En los últimos años se ha cernido sobre la discusión pública la “Cultura de la cancelación”, término que pretende reivindicar causas y resarcir el daño causado por los distintos vicios de la sociedad. El objetivo principal de sus promotores es castigar el pasado con el siguiente proceso: una obra, un autor, un personaje o un producto de la cultura popular son dispuestos sobre la mesa de operación y diseccionados “minuciosamente” bajo parámetros morales modernos y en cuanto es encontrada alguna anomalía que no cuadra con sus buenas conciencias se procede a ocultar el cuerpo del delito. También se utiliza para sancionar a los infractores actuales por medio de una especie de ley del hielo mediática: bloqueándolos y condenándolos al olvido social. No podemos dejar de preguntarnos ¿Es válido? ¿Es correcto? ¿Es útil?

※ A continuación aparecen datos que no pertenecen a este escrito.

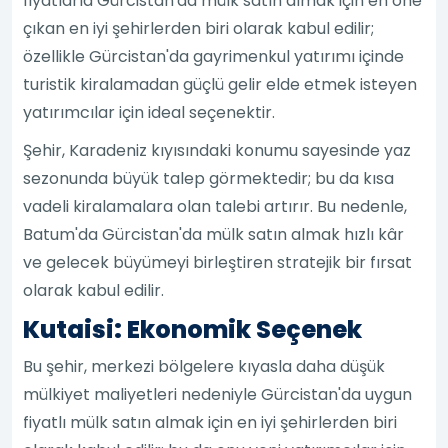
fiyatlarla Gürcistan'da mülk satın almak için en öne
çıkan en iyi şehirlerden biri olarak kabul edilir;
özellikle Gürcistan'da gayrimenkul yatırımı içinde
turistik kiralamadan güçlü gelir elde etmek isteyen
yatırımcılar için ideal seçenektir.
Şehir, Karadeniz kıyısındaki konumu sayesinde yaz
sezonunda büyük talep görmektedir; bu da kısa
vadeli kiralamalara olan talebi artırır. Bu nedenle,
Batum'da Gürcistan'da mülk satın almak hızlı kâr
ve gelecek büyümeyi birleştiren stratejik bir fırsat
olarak kabul edilir.
Kutaisi: Ekonomik Seçenek
Bu şehir, merkezi bölgelere kıyasla daha düşük
mülkiyet maliyetleri nedeniyle Gürcistan'da uygun
fiyatlı mülk satın almak için en iyi şehirlerden biri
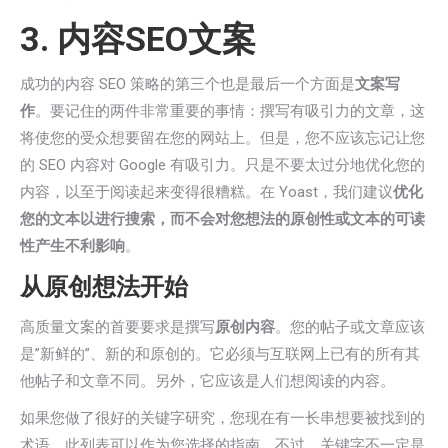
3. 内容SEO文案
成功的内容 SEO 策略的第三个也是最后一个方面是
文案写
作
。要记住的两件非常重要的事情：撰写有吸引力的文章，这
将使您的受众想要留在您的网站上。但是，您不应该忘记让您
的 SEO 内容对 Google 有吸引力。只是不要太过分地优化您的
内容，以至于阅读起来变得很糟糕。在 Yoast，我们建议
优化
您的文本以进行搜索，而不会对您想法的原创性或文本的可读
性产生不利影响
。
从原创想法开始
高质量文案的首要要求是撰写
原创内容
。您的帖子或文章应该
是”新鲜的”、新的和原创的。它必须与互联网上已有的所有其
他帖子和文章不同。另外，它应该是人们想阅读的内容。
如果您做了很好的关键字研究，您现在有一长串想要被找到的
术语。此列表可以作为您选择的指南。不过，关键字不一定是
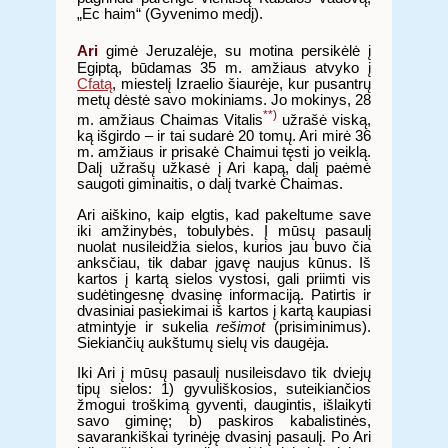
„Ec haim“ (Gyvenimo medį).
Ari
gimė Jeruzalėje, su motina persikėlė į
Egiptą, būdamas 35 m. amžiaus atvyko į
Cfatą
, miestelį Izraelio šiaurėje, kur pusantrų
metų dėstė savo mokiniams. Jo mokinys, 28
**)
m. amžiaus Chaimas Vitalis
užrašė viską,
ką išgirdo – ir tai sudarė 20 tomų. Ari mirė 36
m. amžiaus ir prisakė Chaimui tęsti jo veiklą.
Dalį užrašų užkasė į Ari kapą, dalį paėmė
saugoti giminaitis, o dalį tvarkė Chaimas.
Ari aiškino, kaip elgtis, kad pakeltume save
iki amžinybės, tobulybės. Į mūsų pasaulį
nuolat nusileidžia sielos, kurios jau buvo čia
anksčiau, tik dabar įgavę naujus kūnus. Iš
kartos į kartą sielos vystosi, gali priimti vis
sudėtingesnę dvasinę informaciją. Patirtis ir
dvasiniai pasiekimai iš kartos į kartą kaupiasi
atmintyje ir sukelia
rešimot
(prisiminimus).
Siekiančių aukštumų sielų vis daugėja.
Iki Ari į mūsų pasaulį nusileisdavo tik dviejų
tipų sielos: 1) gyvuliškosios, suteikiančios
žmogui troškimą gyventi, daugintis, išlaikyti
savo giminę; b) paskiros kabalistinės,
savarankiškai tyrinėję dvasinį pasaulį. Po Ari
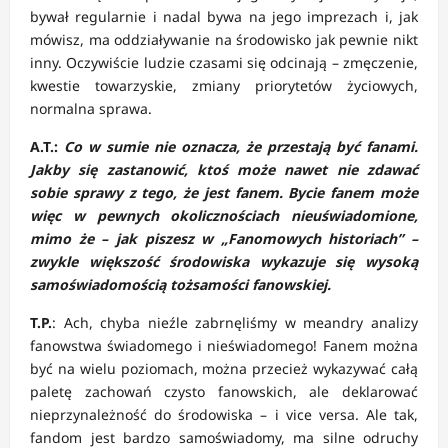
bywał regularnie i nadal bywa na jego imprezach i, jak
mówisz, ma oddziaływanie na środowisko jak pewnie nikt
inny. Oczywiście ludzie czasami się odcinają – zmęczenie,
kwestie towarzyskie, zmiany priorytetów życiowych,
normalna sprawa.
A.T.:
Co w sumie nie oznacza, że przestają być fanami.
Jakby się zastanowić, ktoś może nawet nie zdawać
sobie sprawy z tego, że jest fanem. Bycie fanem może
więc w pewnych okolicznościach nieuświadomione,
mimo że – jak piszesz w „Fanomowych historiach” –
zwykle większość środowiska wykazuje się wysoką
samoświadomością tożsamości fanowskiej.
T.P.
: Ach, chyba nieźle zabrnęliśmy w meandry analizy
fanowstwa świadomego i nieświadomego! Fanem można
być na wielu poziomach, można przecież wykazywać całą
paletę zachowań czysto fanowskich, ale deklarować
nieprzynależność do środowiska – i vice versa. Ale tak,
fandom jest bardzo samoświadomy, ma silne odruchy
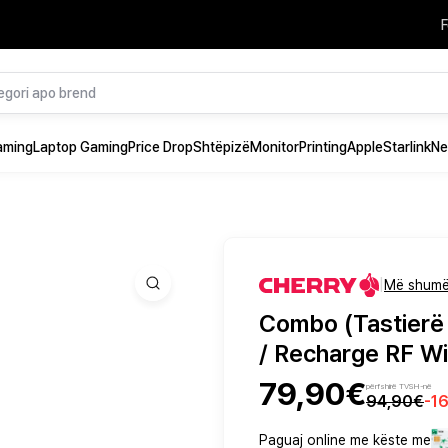
F
aming
Laptop Gaming
Price Drop
Shtëpizë
Monitor
Printing
Apple
Starlink
Ne
|
Më shumë
Combo (Tastier
/ Recharge RF Wi
79,90€
përfshirë TVSH-në
94,90€
-
1
Paguaj online me këste me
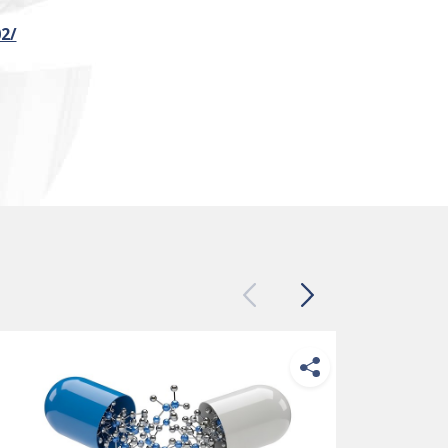
02/
Previous
Next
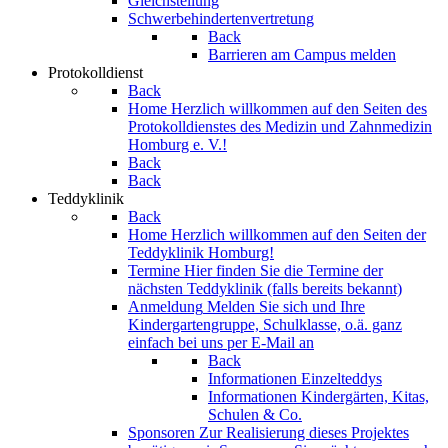
Gleichstellung
Schwerbehindertenvertretung
Back
Barrieren am Campus melden
Protokolldienst
Back
Home
Herzlich willkommen auf den Seiten des
Protokolldienstes des Medizin und Zahnmedizin
Homburg e. V.!
Back
Back
Teddyklinik
Back
Home
Herzlich willkommen auf den Seiten der
Teddyklinik Homburg!
Termine
Hier finden Sie die Termine der
nächsten Teddyklinik (falls bereits bekannt)
Anmeldung
Melden Sie sich und Ihre
Kindergartengruppe, Schulklasse, o.ä. ganz
einfach bei uns per E-Mail an
Back
Informationen Einzelteddys
Informationen Kindergärten, Kitas,
Schulen & Co.
Sponsoren
Zur Realisierung dieses Projektes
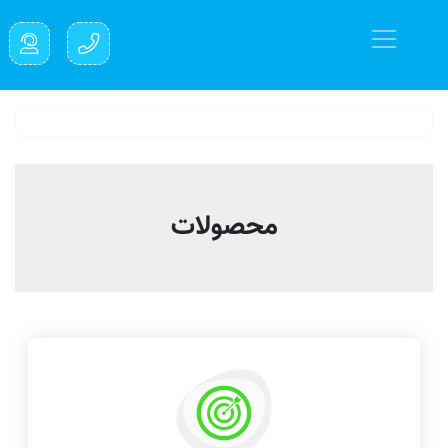
محصولات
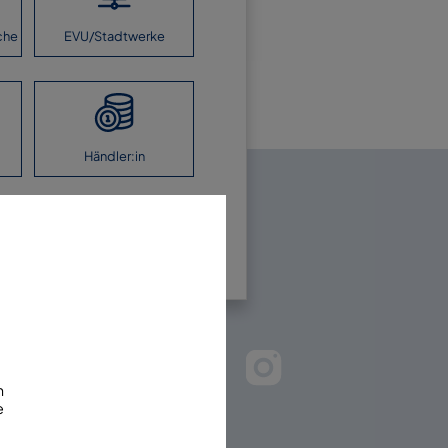
che
EVU/Stadtwerke
Händler:in
en Sie uns!
m
e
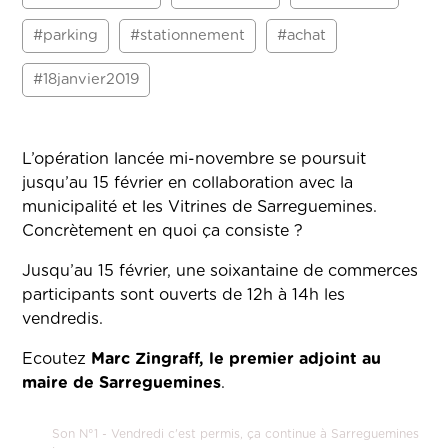
#parking
#stationnement
#achat
#18janvier2019
L’opération lancée mi-novembre se poursuit
jusqu’au 15 février en collaboration avec la
municipalité et les Vitrines de Sarreguemines.
Concrètement en quoi ça consiste ?
Jusqu’au 15 février, une soixantaine de commerces
participants sont ouverts de 12h à 14h les
vendredis.
Ecoutez
Marc Zingraff, le premier adjoint au
maire de Sarreguemines
.
Son N°1 - Vendredi c'est permis, ça continue à Sarreguemines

En primer lugar, es importante reencontrarse con las obras, revisarlas cada tanto para darnos cuenta cómo han envejecido y qué tan bien lo han hecho. Y con esto me refiero al aporte cultural que sigue otorgando cuáles son las cuestiones que trata y las respuestas que deja. Éste es un ejercicio que se ha acostumbrado hacer durante mucho tiempo y en general arroja buenos frutos, es válido, debería decir que necesario, porque si no realizamos esta actividad corremos el riesgo de caer en un anquilosamiento social, donde todo se vuelve credo y solo existe la fe. Pero hay un ambiente enrarecido cuando estos examinadores lo realizan. No son revisionistas, sino inquisidores.

Esta actitud rompe con la validez del proceso porque, a partir de una moralidad paternalista, censuran, linchan públicamente no atenerse a su escala de valores —que debe señalarse es bastante estrecha y conservadora— aludiendo ofensas como el racismo, el sexismo, clasismo y demás ismos que puedan añadirse (entre más mejor) para posteriormente barrer los restos bajo la alfombra.

La segunda pregunta es semántica y se basa en el ambiente de corrección política del que nace la “Cultura de la cancelación”, concretamente con la palabra corrección. Se cree que deriva de correcto, pero en realidad lo es de corregir, dando una respuesta negativa a la cuestión, no es correcta la cancelación, es correctiva. Haciendo esta cruzada estéril, corregir el pasado es un asunto que ha atormentado los espíritus desde tiempos inmemoriales por el hecho de que no se puede hacer, el pasado está dado y debemos aprender a vivir con ellos, como con esa camisa en el clóset que en definitiva no debimos comprar, pero está ahí para recordarnos una época donde tuvimos un pésimo gusto al vestir. La problemática se da porque estos actos no implican un rompimiento con el pasado, sino una relación insana, donde el reclamo es por no poder cumplir con las expectativas actuales.

Para la tercera pregunta, la respuesta es no, no es útil. Al menos no con este método. Reflexionar sobre el pasado siempre será un buen ejercicio porque nos permite dibujar líneas de pensamiento y ver su evolución, sus rupturas y su transformación, cosa que aquí no sucede. Las consecuencias de continuar con esta conducta prohibitiva será la creación de una cultura del silencio, un montón de tabúes y cotos vedados, pero como se ha demostrado a lo largo de la historia, todos estos elementos se mantendrán en conserva, al acecho, sobrevivirán los que tengan lo suficiente para hacerlo, se convertirán de culto.

En este sentido sí resulta útil, siguiendo con la analogía, ocultar todo bajo la alfombra solo creará una gran montaña de suciedad en medio de la sala y, aunque se nieguen a verla, el olor estará ahí, invadiendo el cuarto, y estarán tan acostumbrados a negarla que en el momento en que realmente la olviden caminarán directamente a ésta, cayendo sobre los restos.